The role of inertial cavitation of ultrasound constrast agents in producing sonoporation

The objective of this project is to elucidate the relationship between ultrasound contrast agents (UCA) and sonoporation by varying the peak rarefactional pressure (P_r) in a threshold type study. The results of sonoporation in the presence of Optison™ or Definity® are directly compared to the collapse thresholds of the respective contrast agent to uncover the role inertial cavitation plays in sonoporation. Chinese Hamster Ovarian (CHO) cells were grown as a monolayer in a 96-microwell plate. Each well was filled with an exposure medium consisting of 0.05 mL Fluorescein isothiocyanate-dextran (FITC-dextran), 8.8 μL Optison™ or 0.57 μL Definity®, and Phosphate Buffered Saline. CHO cells were exposed for 30 s to pulsed ultrasound at 3 MHz center frequency, 5-cycle pulse duration, and 10-Hz pulse repetition frequency. P_r was varied over a range from 10 kPa to 3.5 MPa. Flow cytometery was used to determine the percentage of positively labeled cells. Over the P_r range applied, the sonoporated cells in the presence of Optison™ increased from 0.63% to 10.21%, with a maximum occurring at 2.4 MPa. Above 2.4 MPa, a significant drop in sonoporation activity was observed. Sonoporation in the presence of Definity® presented the same trend, with sonoporated cells increasing from 5.26% to 26.39%, with a maximum occurring 172 kPa.

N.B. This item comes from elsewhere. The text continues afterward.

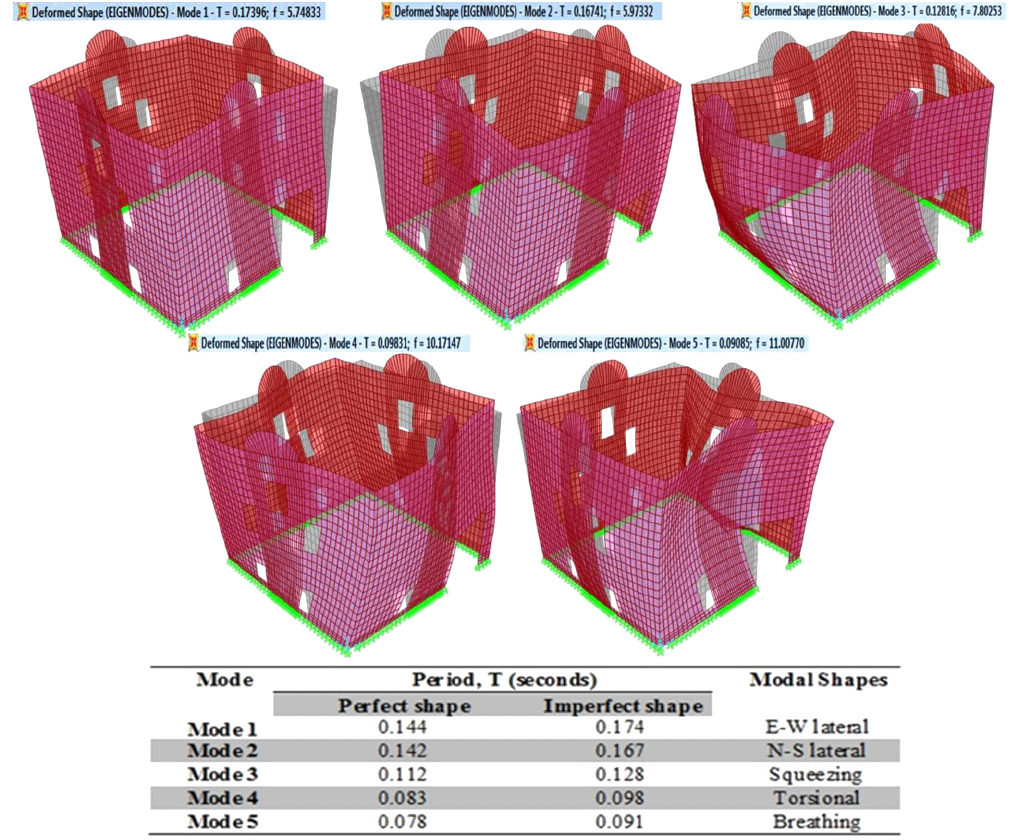
Figure 8. First five modes for as-built and assumed perfect geometry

Above 172 kPa, a drop in sonoporation activity was observed. These results illustrate that sonoporation is not due inertial cavitation of the UCA. Instead the evidence directly suggests that the sonoporation effect was caused by linear and/or nonlinear oscillation of the UCA as these responses occur at lower P_r where sonoporation activity was present. Moreover, at higher pressures, the UCAs are rapidly collapsing and as such, are likely not present for enough time to significantly oscillate, thus minimal sonoporation activity was observed.